━━ GIVEN TEXT
Procurement Tip: Always clarify what is included in a subcontractor’s price and, crucially, what is excluded. Attendance, scaffolding, temporary services, waste disposal and design responsibility are common areas of ambiguity that lead to disputes if not resolved before the subcontract is placed.

Get Independent Quotation Reviews

When you receive a main contractor’s tender return or a package of subcontractor quotations, how confident are you that the prices are fair, complete and competitive? Most developers have a good instinct for cost, but instinct alone is not enough when hundreds of thousands — or millions — of pounds are at stake.

An independent quotation review provides an objective assessment of the prices you have received. A qualified QS will analyse the tender or quotation line by line, comparing each element against current market rates and the scope of works described in your documents. The review identifies any items that appear overpriced, any items that may have been omitted and any qualifications or exclusions that could lead to additional costs later.

This process is especially valuable in two scenarios. First, when you are appointing a main contractor on a negotiated basis, where there is no competitive tension to drive prices down. In this situation, an independent review gives you the evidence to negotiate specific items with confidence. Second, when you have received tenders that vary significantly in price, a detailed review helps you understand the reasons for the variation and choose the right contractor rather than simply the cheapest one.

Quotation reviews also strengthen your position with funders and investors. Being able to demonstrate that your costs have been independently verified provides an additional layer of assurance that the project budget is realistic and deliverable.

Build Long-Term Estimating Relationships

Property development is a repeat business. If your first project delivers the expected return, you will almost certainly look for a second, and then a third. As your portfolio grows, the value of a consistent, reliable estimating relationship grows with it.

Working with the same estimating partner across multiple projects creates efficiencies that are difficult to achieve when starting from scratch each time. Your QS builds an understanding of your preferred specifications, your typical project types, your risk appetite and your commercial expectations. This means faster turnaround times, more tailored advice and cost data that is benchmarked against your own track record rather than generic industry averages.

A long-term relationship also facilitates better cost planning, because your estimator can draw on data from your previous schemes when preparing budgets for new ones. If you built a similar block of flats two years ago, those actual costs provide a far more reliable starting point than published rate databases, particularly when adjusted for location and current market conditions.
━━━━
■ EXERCISE TASK 1 ■
Convert the lines of the entries below into a JSON list of strings, one string per line with blank lines omitted. Take only the part of the entries that opens with the line containing "order: Passeriformes" and runs through the end of the entries.
━━ INPUT FOR THIS TASK
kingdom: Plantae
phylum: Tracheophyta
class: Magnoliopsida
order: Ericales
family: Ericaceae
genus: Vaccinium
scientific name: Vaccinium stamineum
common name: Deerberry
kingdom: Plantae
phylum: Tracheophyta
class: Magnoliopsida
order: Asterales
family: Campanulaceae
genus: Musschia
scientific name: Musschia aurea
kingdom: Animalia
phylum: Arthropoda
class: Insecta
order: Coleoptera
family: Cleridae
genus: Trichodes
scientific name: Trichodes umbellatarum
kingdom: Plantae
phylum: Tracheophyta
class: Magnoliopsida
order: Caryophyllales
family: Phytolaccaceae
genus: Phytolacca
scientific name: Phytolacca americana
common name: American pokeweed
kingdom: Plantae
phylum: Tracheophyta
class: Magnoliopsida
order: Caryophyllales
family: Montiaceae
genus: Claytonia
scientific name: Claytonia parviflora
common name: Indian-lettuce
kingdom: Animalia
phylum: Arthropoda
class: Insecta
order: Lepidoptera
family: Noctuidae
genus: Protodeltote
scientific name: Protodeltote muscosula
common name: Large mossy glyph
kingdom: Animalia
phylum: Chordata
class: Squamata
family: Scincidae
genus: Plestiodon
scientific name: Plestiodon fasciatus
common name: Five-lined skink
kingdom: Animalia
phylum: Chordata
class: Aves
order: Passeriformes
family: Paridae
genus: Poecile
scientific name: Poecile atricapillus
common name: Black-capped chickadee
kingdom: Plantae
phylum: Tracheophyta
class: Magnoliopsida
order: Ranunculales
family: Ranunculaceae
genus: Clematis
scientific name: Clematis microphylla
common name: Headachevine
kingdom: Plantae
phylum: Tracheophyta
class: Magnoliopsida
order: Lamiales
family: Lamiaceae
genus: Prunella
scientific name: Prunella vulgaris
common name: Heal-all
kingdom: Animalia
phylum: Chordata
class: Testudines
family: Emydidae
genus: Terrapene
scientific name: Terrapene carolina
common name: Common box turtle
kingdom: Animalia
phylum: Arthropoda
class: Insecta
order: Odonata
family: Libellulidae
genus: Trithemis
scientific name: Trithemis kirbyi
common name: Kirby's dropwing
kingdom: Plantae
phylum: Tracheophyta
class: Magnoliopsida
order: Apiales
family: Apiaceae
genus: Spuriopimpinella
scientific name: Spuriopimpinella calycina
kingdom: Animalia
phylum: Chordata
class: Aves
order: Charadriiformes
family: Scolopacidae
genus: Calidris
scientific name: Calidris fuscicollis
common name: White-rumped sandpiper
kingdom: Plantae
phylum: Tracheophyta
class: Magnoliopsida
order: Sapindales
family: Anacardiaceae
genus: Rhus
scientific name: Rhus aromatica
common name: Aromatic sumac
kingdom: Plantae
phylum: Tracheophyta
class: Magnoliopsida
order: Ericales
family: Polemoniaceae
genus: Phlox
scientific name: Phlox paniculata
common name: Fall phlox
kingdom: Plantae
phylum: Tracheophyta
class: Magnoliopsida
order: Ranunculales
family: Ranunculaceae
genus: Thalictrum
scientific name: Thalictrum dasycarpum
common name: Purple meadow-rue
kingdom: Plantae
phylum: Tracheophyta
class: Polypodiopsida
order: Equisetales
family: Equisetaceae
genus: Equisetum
━━━━
■ EXERCISE TASK 2 ■
Reproduce verbatim the part of the procurement text that opens with the words "Quotation reviews also" and closes with "grows with it.".

■ WRITTEN RESPONSE 1 ■
[
  "order: Passeriformes",
  "family: Paridae",
  "genus: Poecile",
  "scientific name: Poecile atricapillus",
  "common name: Black-capped chickadee",
  "kingdom: Plantae",
  "phylum: Tracheophyta",
  "class: Magnoliopsida",
  "order: Ranunculales",
  "family: Ranunculaceae",
  "genus: Clematis",
  "scientific name: Clematis microphylla",
  "common name: Headachevine",
  "kingdom: Plantae",
  "phylum: Tracheophyta",
  "class: Magnoliopsida",
  "order: Lamiales",
  "family: Lamiaceae",
  "genus: Prunella",
  "scientific name: Prunella vulgaris",
  "common name: Heal-all",
  "kingdom: Animalia",
  "phylum: Chordata",
  "class: Testudines",
  "family: Emydidae",
  "genus: Terrapene",
  "scientific name: Terrapene carolina",
  "common name: Common box turtle",
  "kingdom: Animalia",
  "phylum: Arthropoda",
  "class: Insecta",
  "order: Odonata",
  "family: Libellulidae",
  "genus: Trithemis",
  "scientific name: Trithemis kirbyi",
  "common name: Kirby's dropwing",
  "kingdom: Plantae",
  "phylum: Tracheophyta",
  "class: Magnoliopsida",
  "order: Apiales",
  "family: Apiaceae",
  "genus: Spuriopimpinella",
  "scientific name: Spuriopimpinella calycina",
  "kingdom: Animalia",
  "phylum: Chordata",
  "class: Aves",
  "order: Charadriiformes",
  "family: Scolopacidae",
  "genus: Calidris",
  "scientific name: Calidris fuscicollis",
  "common name: White-rumped sandpiper",
  "kingdom: Plantae",
  "phylum: Tracheophyta",
  "class: Magnoliopsida",
  "order: Sapindales",
  "family: Anacardiaceae",
  "genus: Rhus",
  "scientific name: Rhus aromatica",
  "common name: Aromatic sumac",
  "kingdom: Plantae",
  "phylum: Tracheophyta",
  "class: Magnoliopsida",
  "order: Ericales",
  "family: Polemoniaceae",
  "genus: Phlox",
  "scientific name: Phlox paniculata",
  "common name: Fall phlox",
  "kingdom: Plantae",
  "phylum: Tracheophyta",
  "class: Magnoliopsida",
  "order: Ranunculales",
  "family: Ranunculaceae",
  "genus: Thalictrum",
  "scientific name: Thalictrum dasycarpum",
  "common name: Purple meadow-rue",
  "kingdom: Plantae",
  "phylum: Tracheophyta",
  "class: Polypodiopsida",
  "order: Equisetales",
  "family: Equisetaceae",
  "genus: Equisetum"
]

■ WRITTEN RESPONSE 2 ■
Quotation reviews also strengthen your position with funders and investors. Being able to demonstrate that your costs have been independently verified provides an additional layer of assurance that the project budget is realistic and deliverable.

Build Long-Term Estimating Relationships

Property development is a repeat business. If your first project delivers the expected return, you will almost certainly look for a second, and then a third. As your portfolio grows, the value of a consistent, reliable estimating relationship grows with it.